> Task item:
Repeat the lines of this listing with "Digits" swapped for "Precision" and everything else unchanged. Leave the pictures out of your answer.

> Dataset excerpt:
○ ○ ○ ○

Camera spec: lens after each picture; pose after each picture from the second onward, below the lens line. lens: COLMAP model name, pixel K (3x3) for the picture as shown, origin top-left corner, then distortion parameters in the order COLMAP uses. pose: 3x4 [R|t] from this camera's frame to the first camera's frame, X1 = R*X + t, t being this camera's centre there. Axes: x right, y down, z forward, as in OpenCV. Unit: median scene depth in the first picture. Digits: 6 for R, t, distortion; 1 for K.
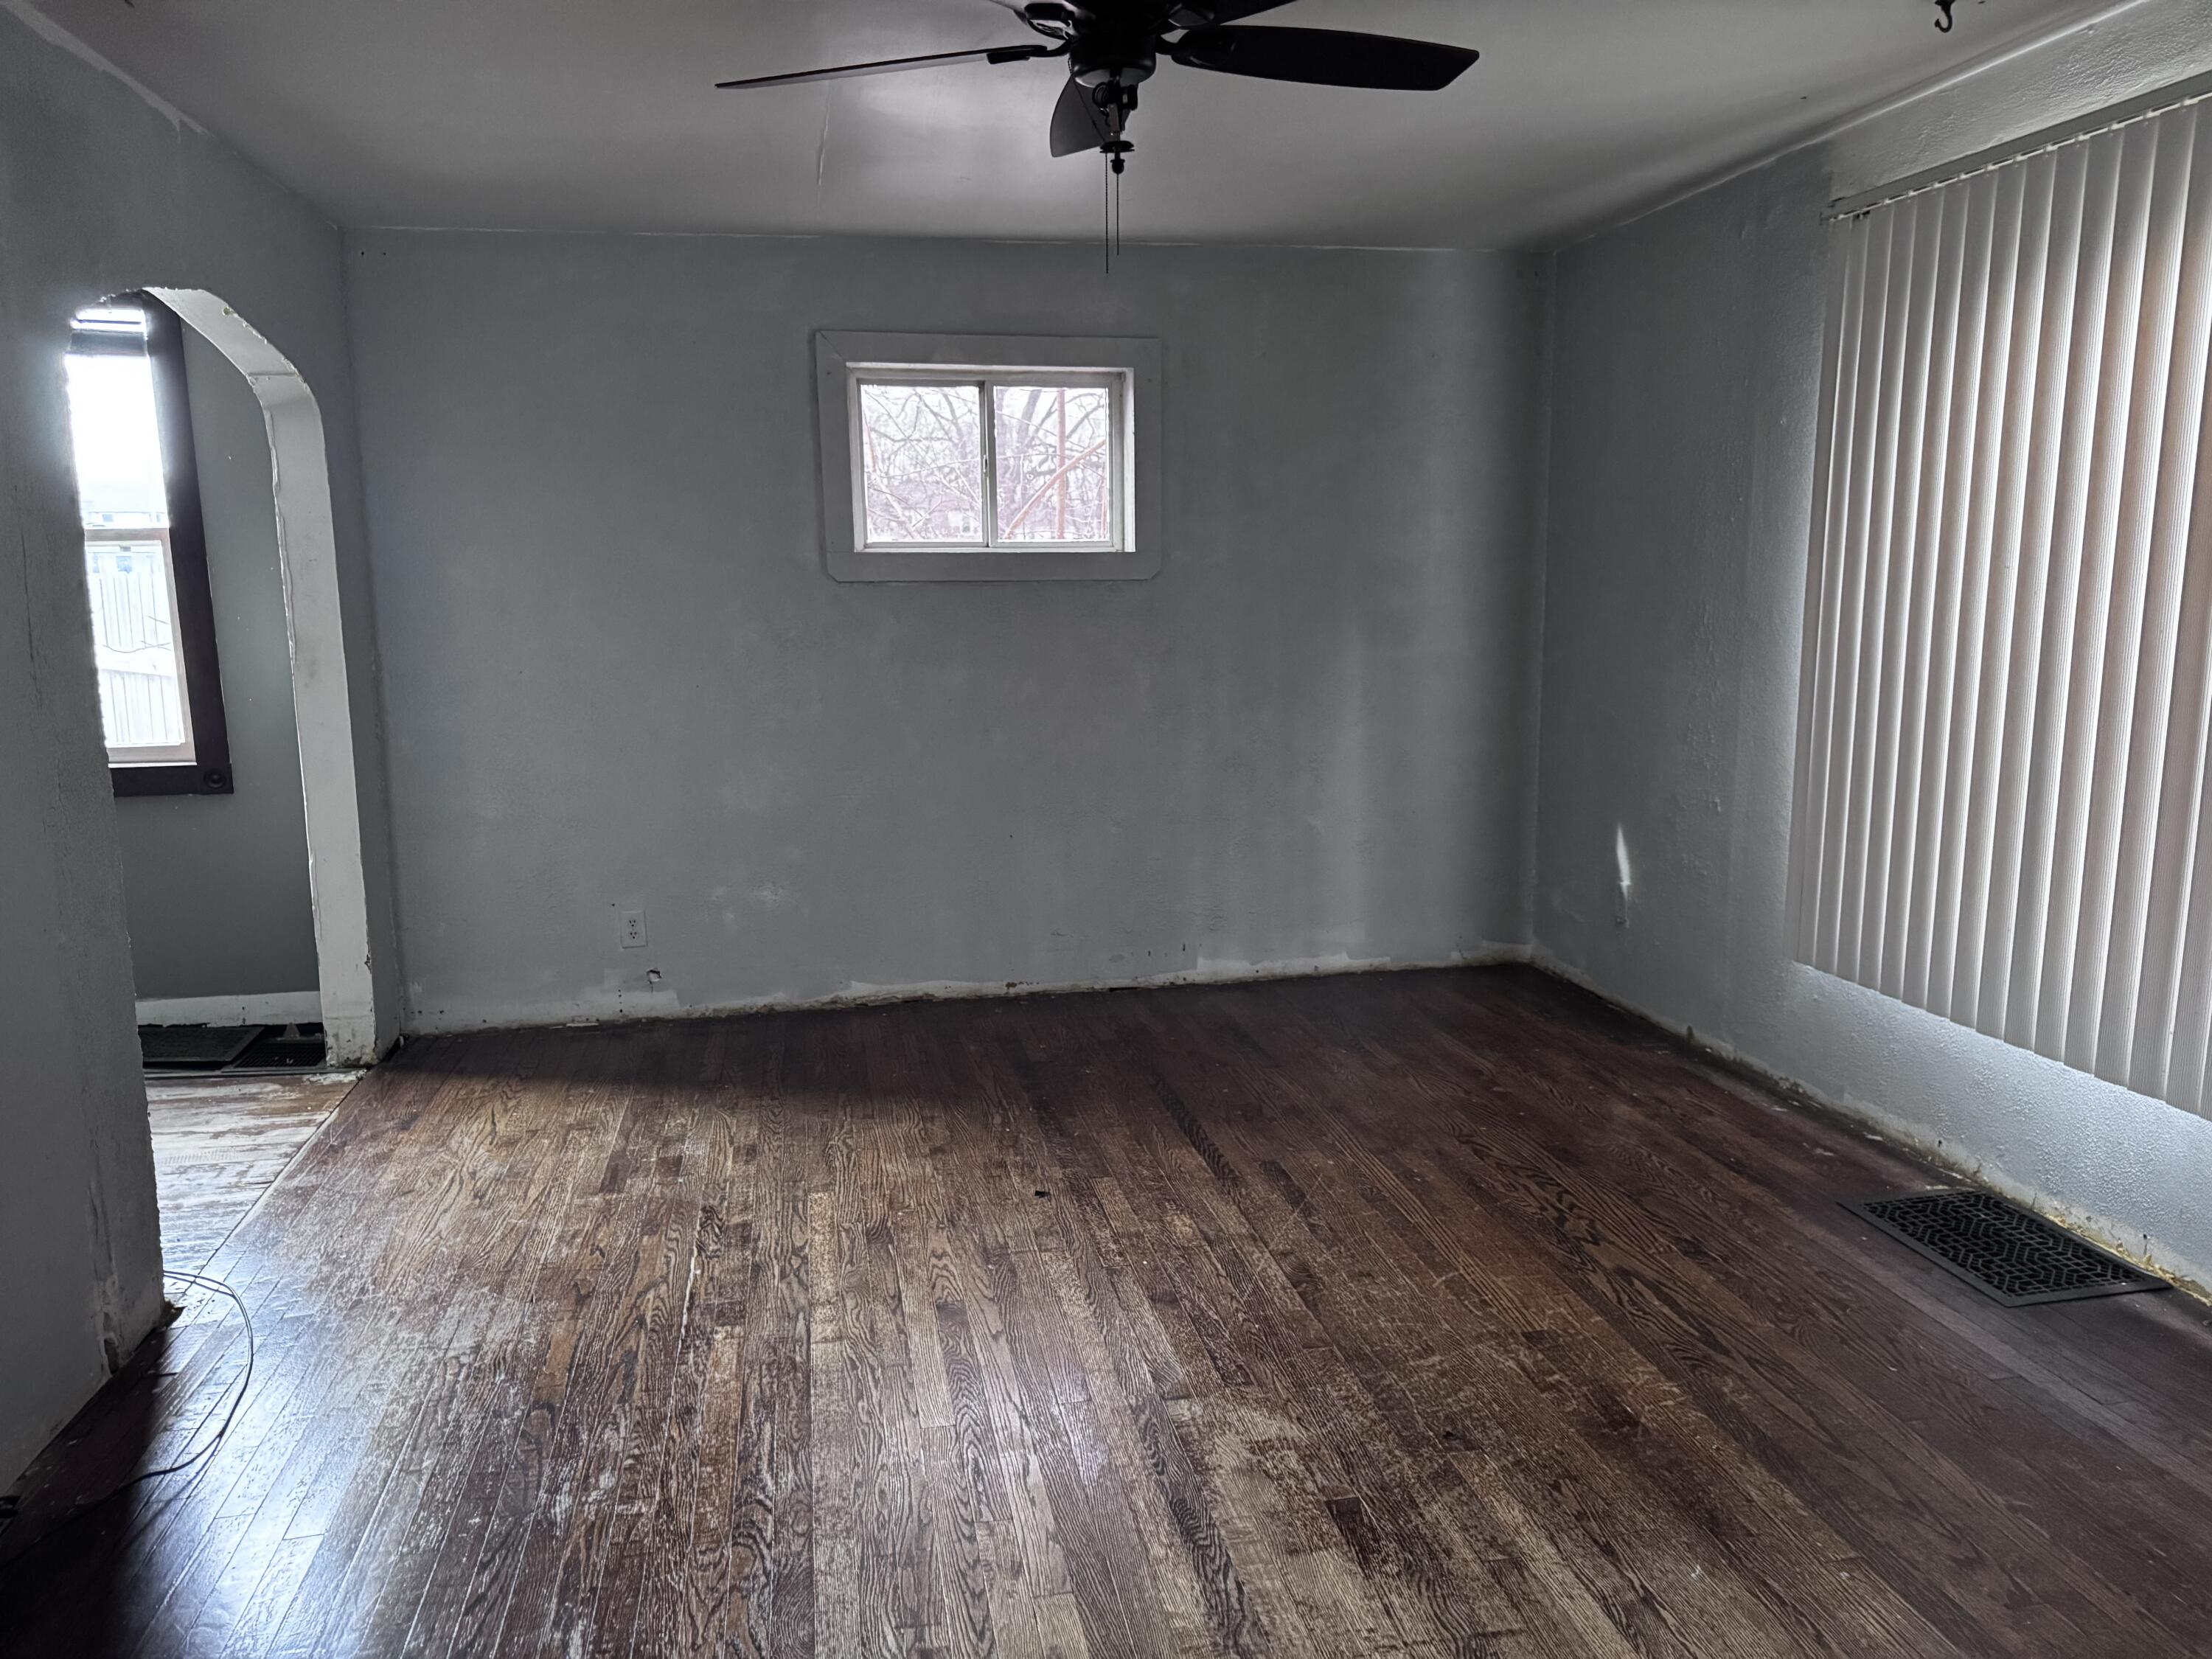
lens RADIAL K [[1560.2, 0, 1106.0], [0, 1560.2, 829.5], [0, 0, 1]] dist [0.137311, -0.194491]
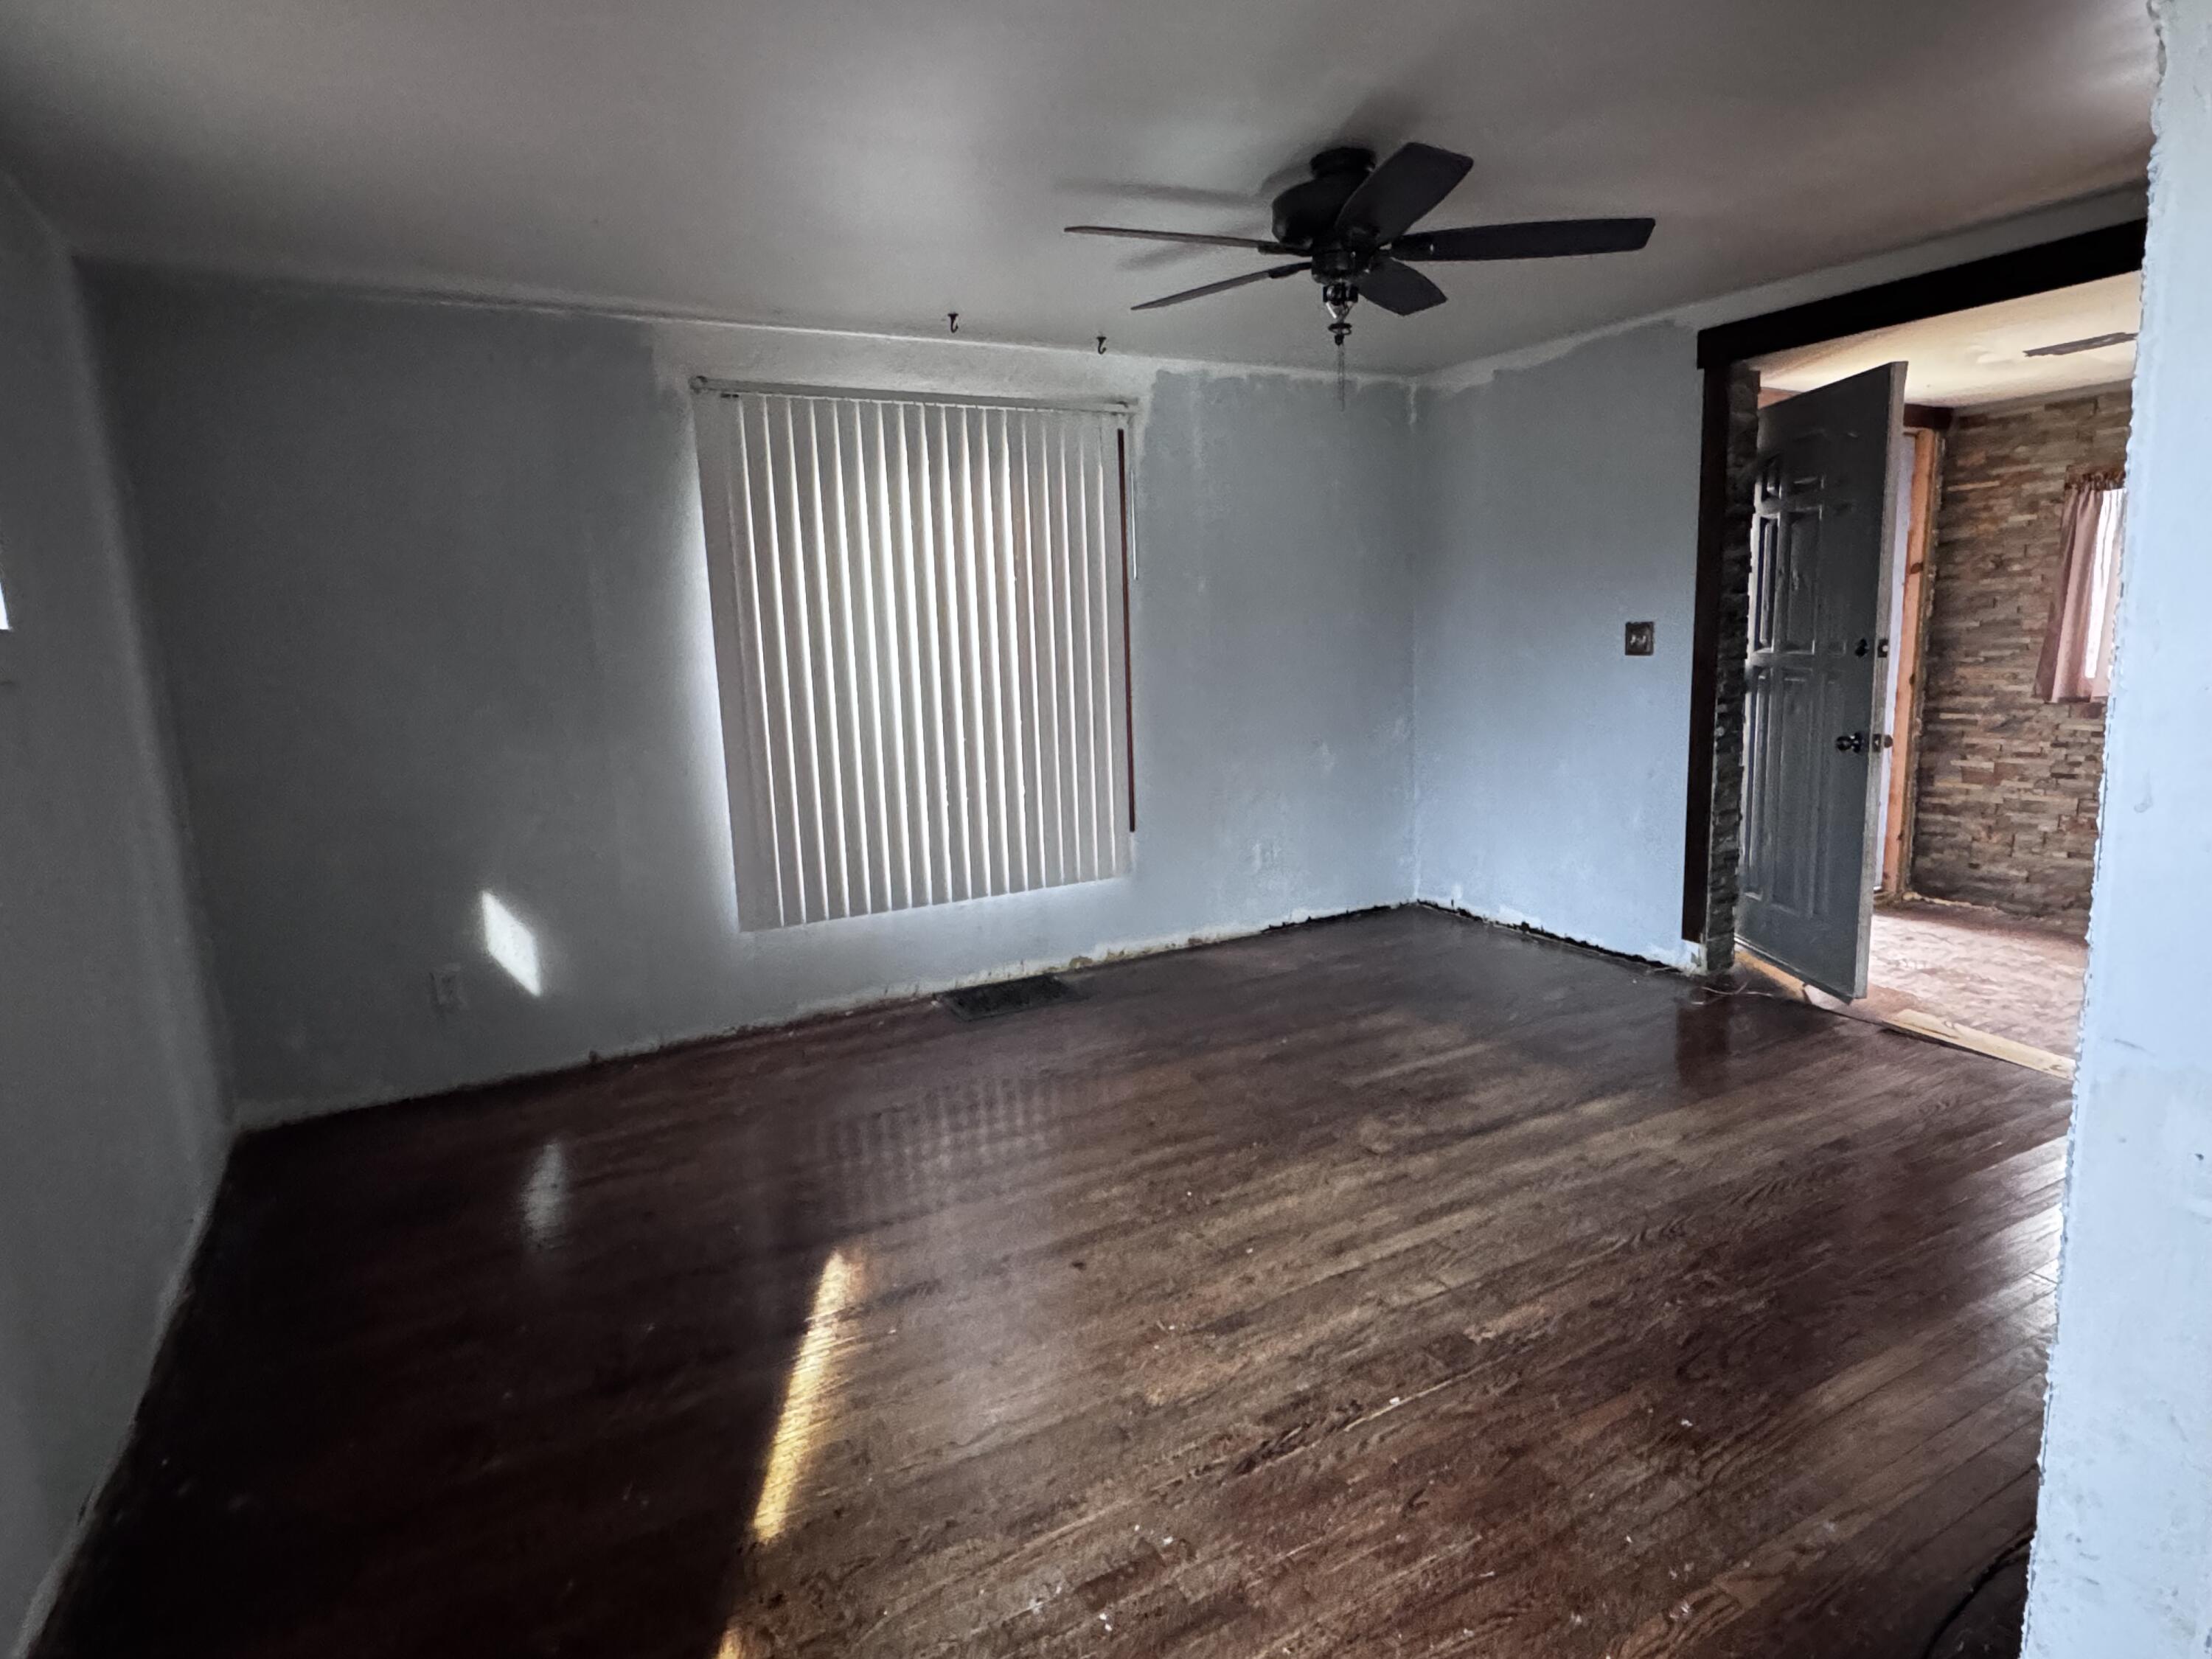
lens RADIAL K [[1214.2, 0, 1106.0], [0, 1214.2, 829.5], [0, 0, 1]] dist [0.029169, 0.000587]
pose [[-0.309837, -0.133476, 0.941374, -0.816861], [0.188712, 0.961766, 0.198479, -0.197314], [-0.931874, 0.239145, -0.272802, 1.271404]]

○ ○ ○ ○

> Reply to the exercise:
Camera spec: lens after each picture; pose after each picture from the second onward, below the lens line. lens: COLMAP model name, pixel K (3x3) for the picture as shown, origin top-left corner, then distortion parameters in the order COLMAP uses. pose: 3x4 [R|t] from this camera's frame to the first camera's frame, X1 = R*X + t, t being this camera's centre there. Axes: x right, y down, z forward, as in OpenCV. Unit: median scene depth in the first picture. Precision: 6 for R, t, distortion; 1 for K.
lens RADIAL K [[1560.2, 0, 1106.0], [0, 1560.2, 829.5], [0, 0, 1]] dist [0.137311, -0.194491]
lens RADIAL K [[1214.2, 0, 1106.0], [0, 1214.2, 829.5], [0, 0, 1]] dist [0.029169, 0.000587]
pose [[-0.309837, -0.133476, 0.941374, -0.816861], [0.188712, 0.961766, 0.198479, -0.197314], [-0.931874, 0.239145, -0.272802, 1.271404]]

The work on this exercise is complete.